# Records from a data collection:
====

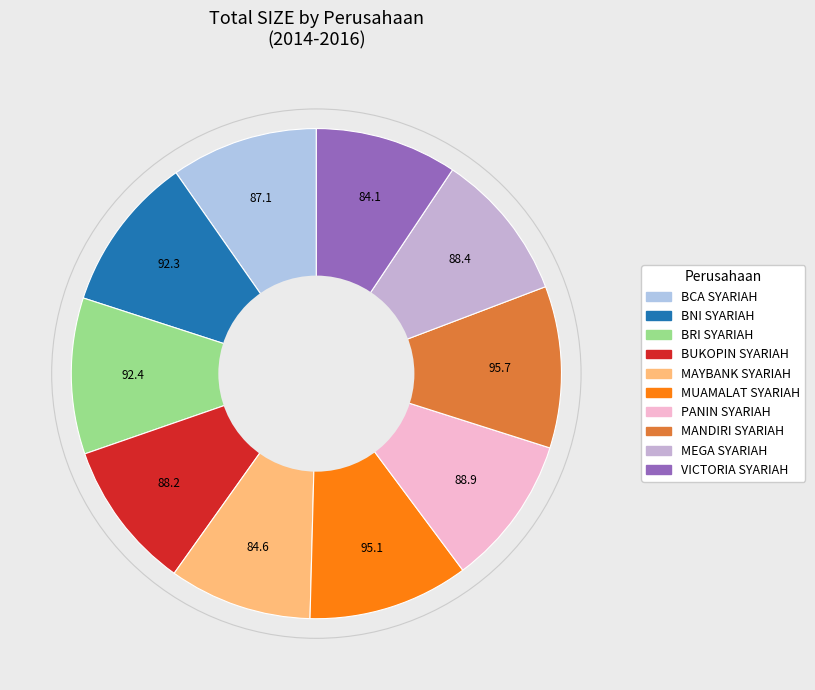

The BNI SYARIAH slice represents 10% of the pie. True or false?

True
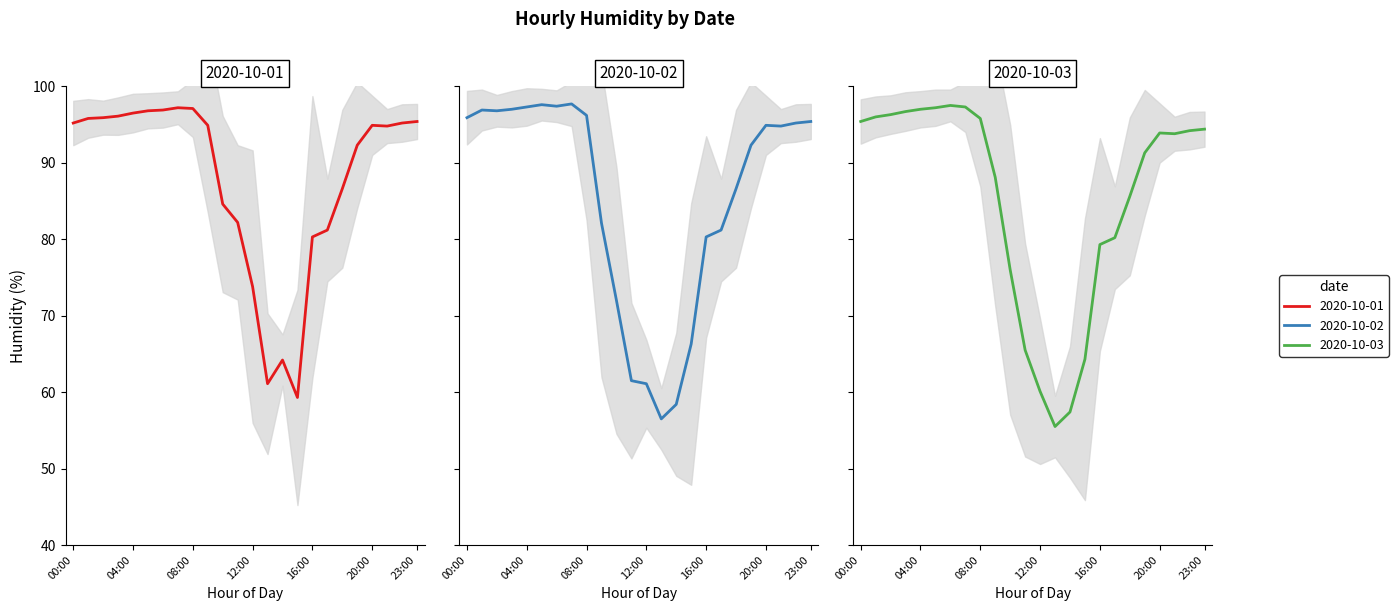

Where does the 2020-10-02 series first go above 94?

00:00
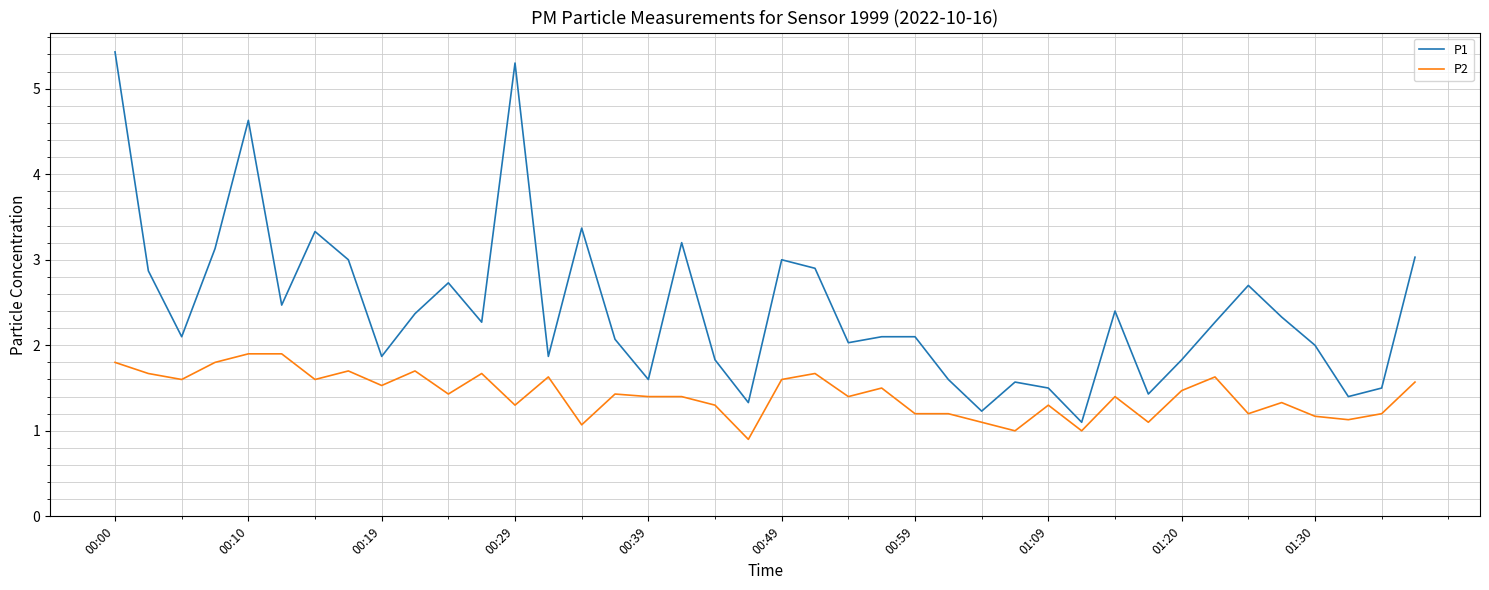

What is the greatest value displayed?

5.4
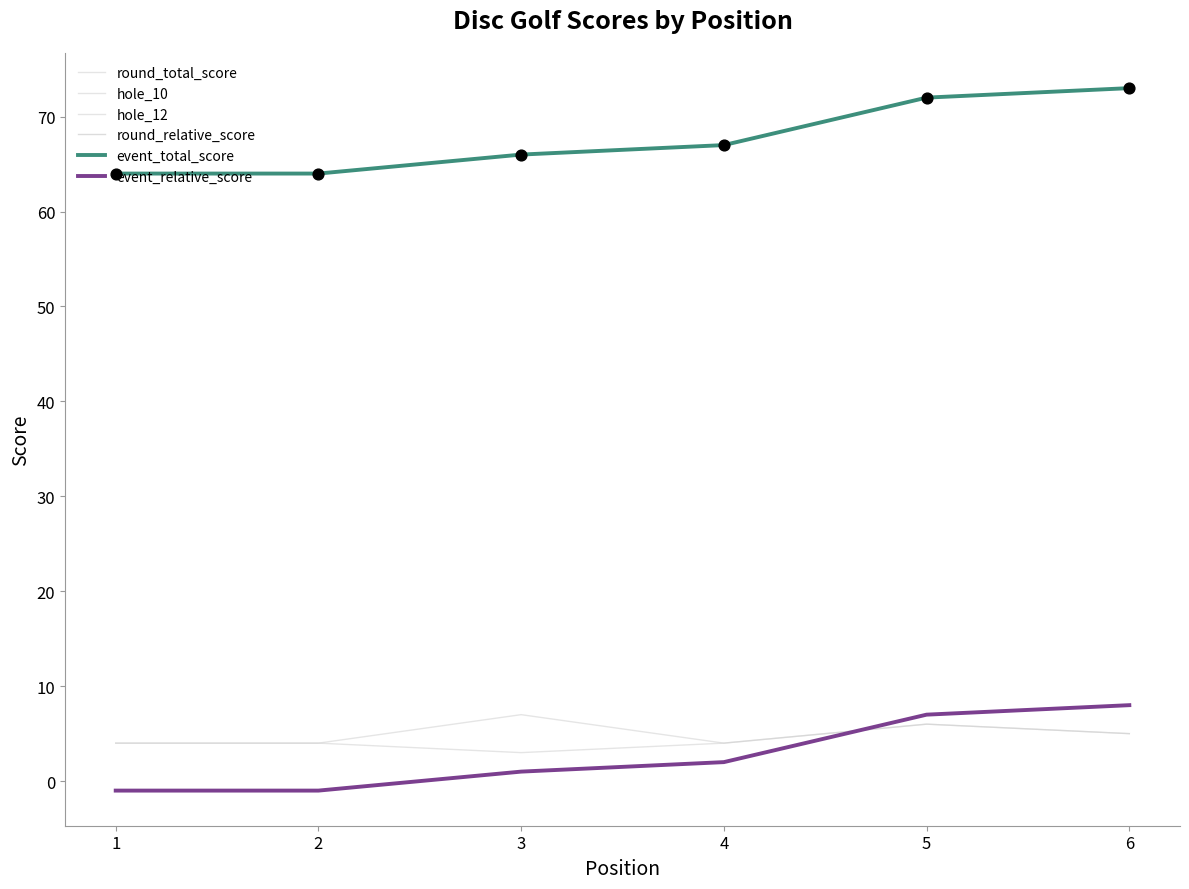

Does the chart have visible grid lines?

No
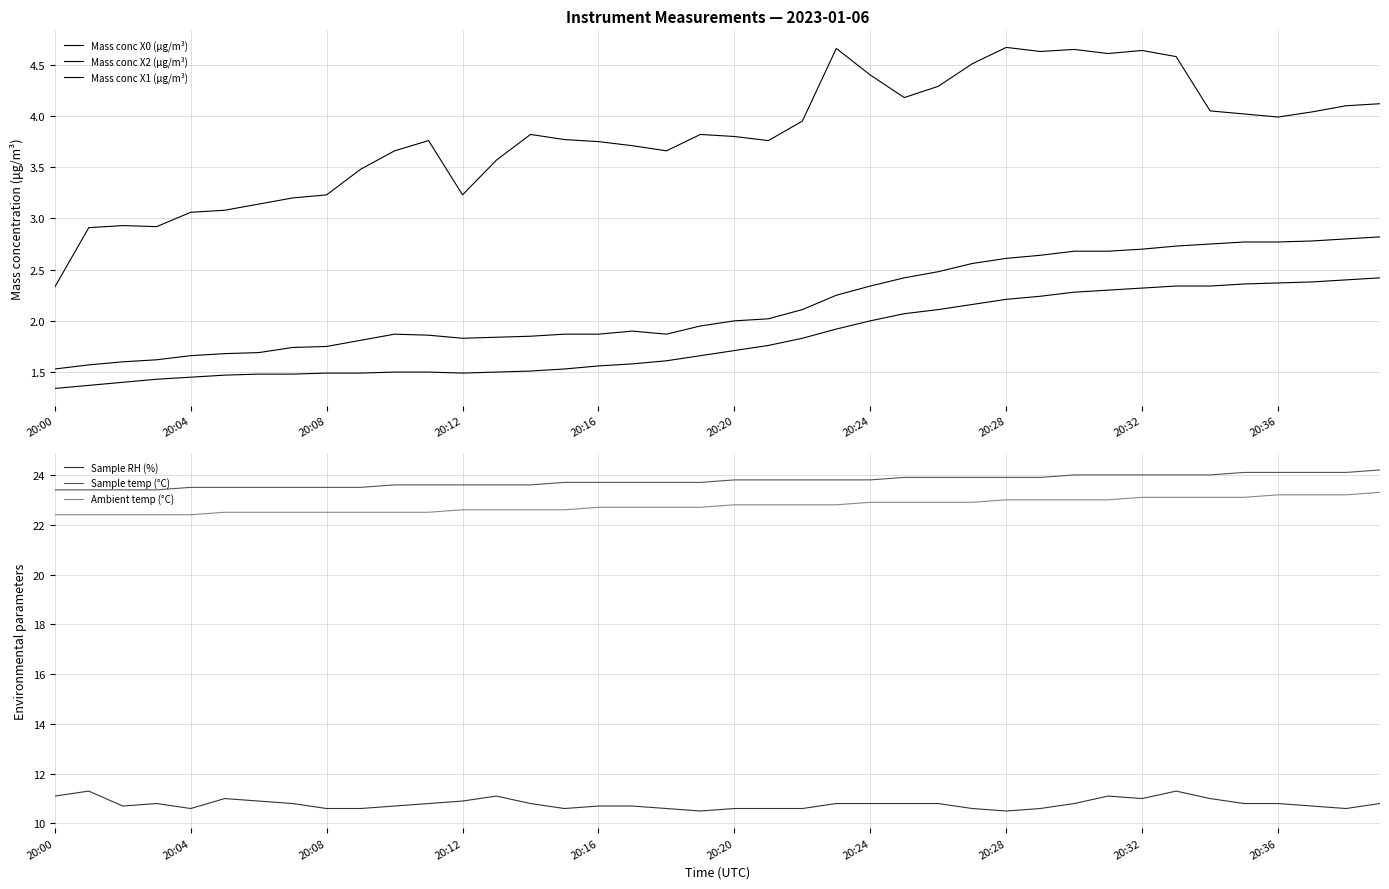

What is the highest value of the Sample RH (%) series?

11.3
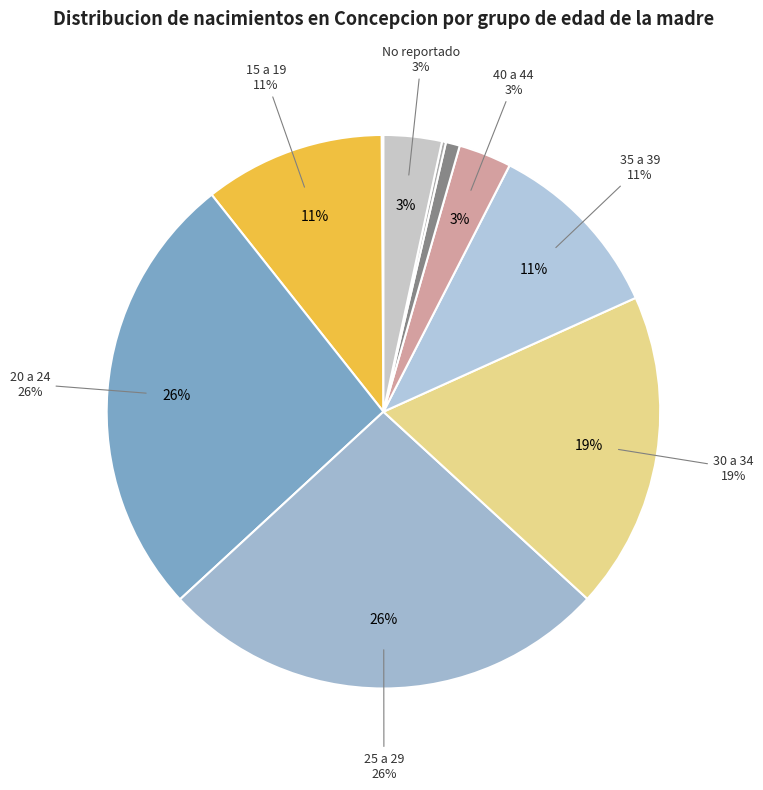

Does No reportado account for over 50% of the chart?

No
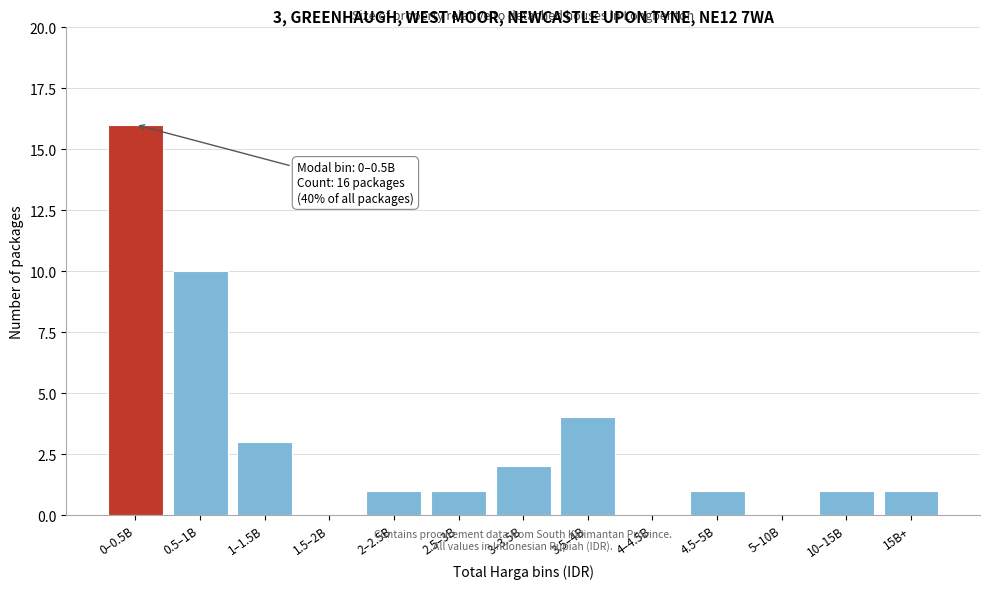

Reading left to right, what are all the values shown in this chart?

0–0.5B=16	0.5–1B=10	1–1.5B=3	1.5–2B=0	2–2.5B=1	2.5–3B=1	3–3.5B=2	3.5–4B=4	4–4.5B=0	4.5–5B=1	5–10B=0	10–15B=1	15B+=1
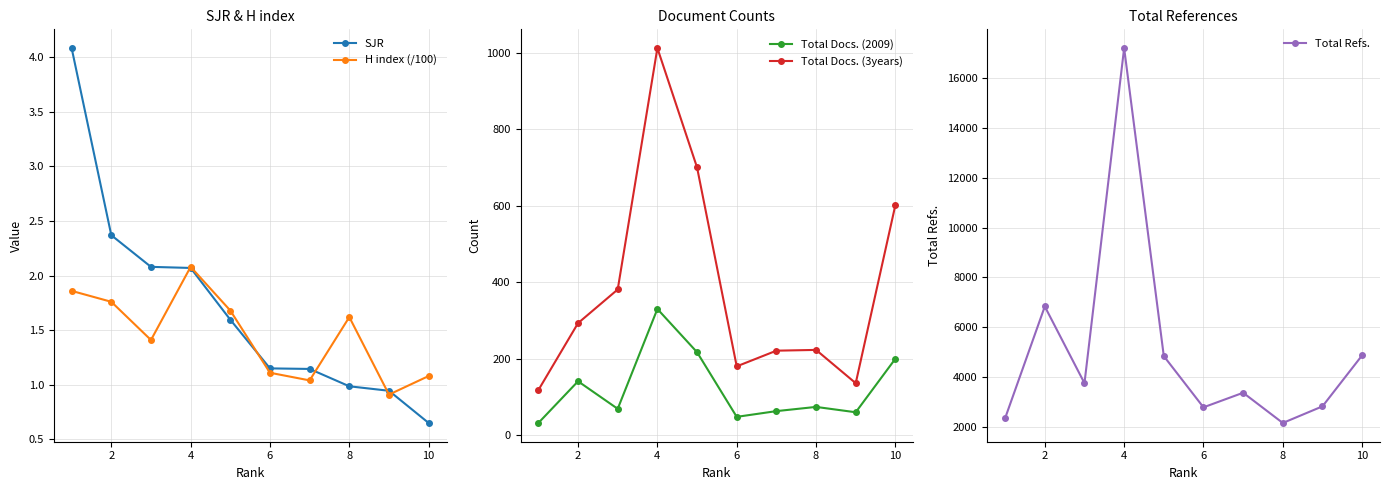

True or false: Total Docs. (2009) and Total Refs. cross at least once.

False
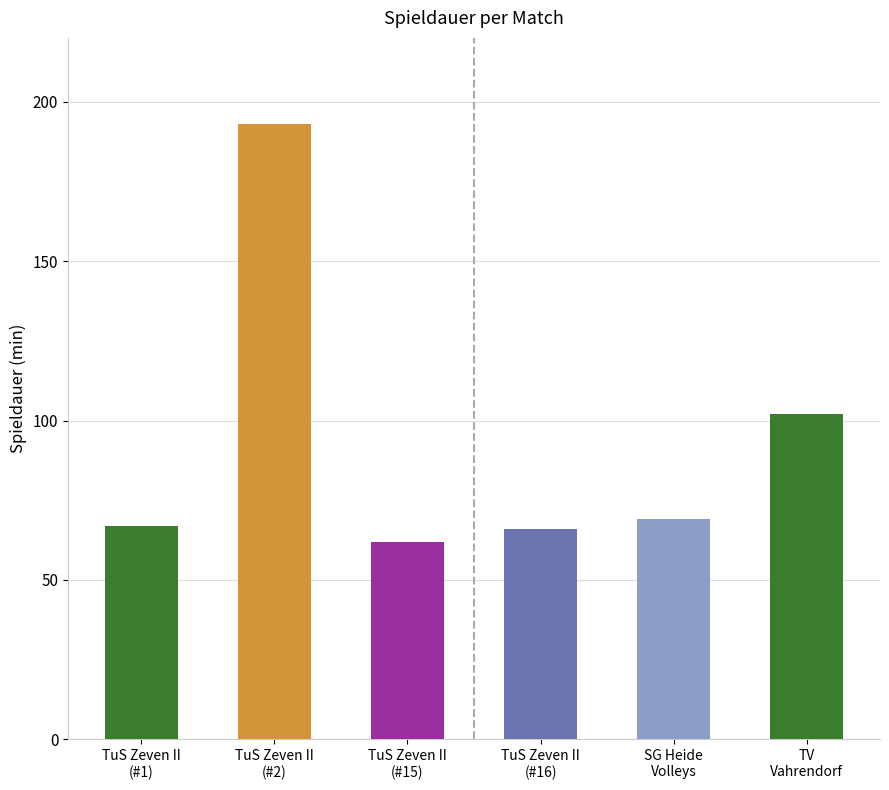

Rank the categories by value from lowest to highest.

TuS Zeven II (15), TuS Zeven II (16), TuS Zeven II (1), SG Heide Volleys, TV Vahrendorf, TuS Zeven II (2)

====

# Task:
Copy out the material from the line containing "Does No reportado" through the end of the material, with both ends included. Leave the pictures out of your copy.

# Solution to this problem:
Does No reportado account for over 50% of the chart?

No

Reading left to right, what are all the values shown in this chart?

0–0.5B=16	0.5–1B=10	1–1.5B=3	1.5–2B=0	2–2.5B=1	2.5–3B=1	3–3.5B=2	3.5–4B=4	4–4.5B=0	4.5–5B=1	5–10B=0	10–15B=1	15B+=1

True or false: Total Docs. (2009) and Total Refs. cross at least once.

False

Rank the categories by value from lowest to highest.

TuS Zeven II (15), TuS Zeven II (16), TuS Zeven II (1), SG Heide Volleys, TV Vahrendorf, TuS Zeven II (2)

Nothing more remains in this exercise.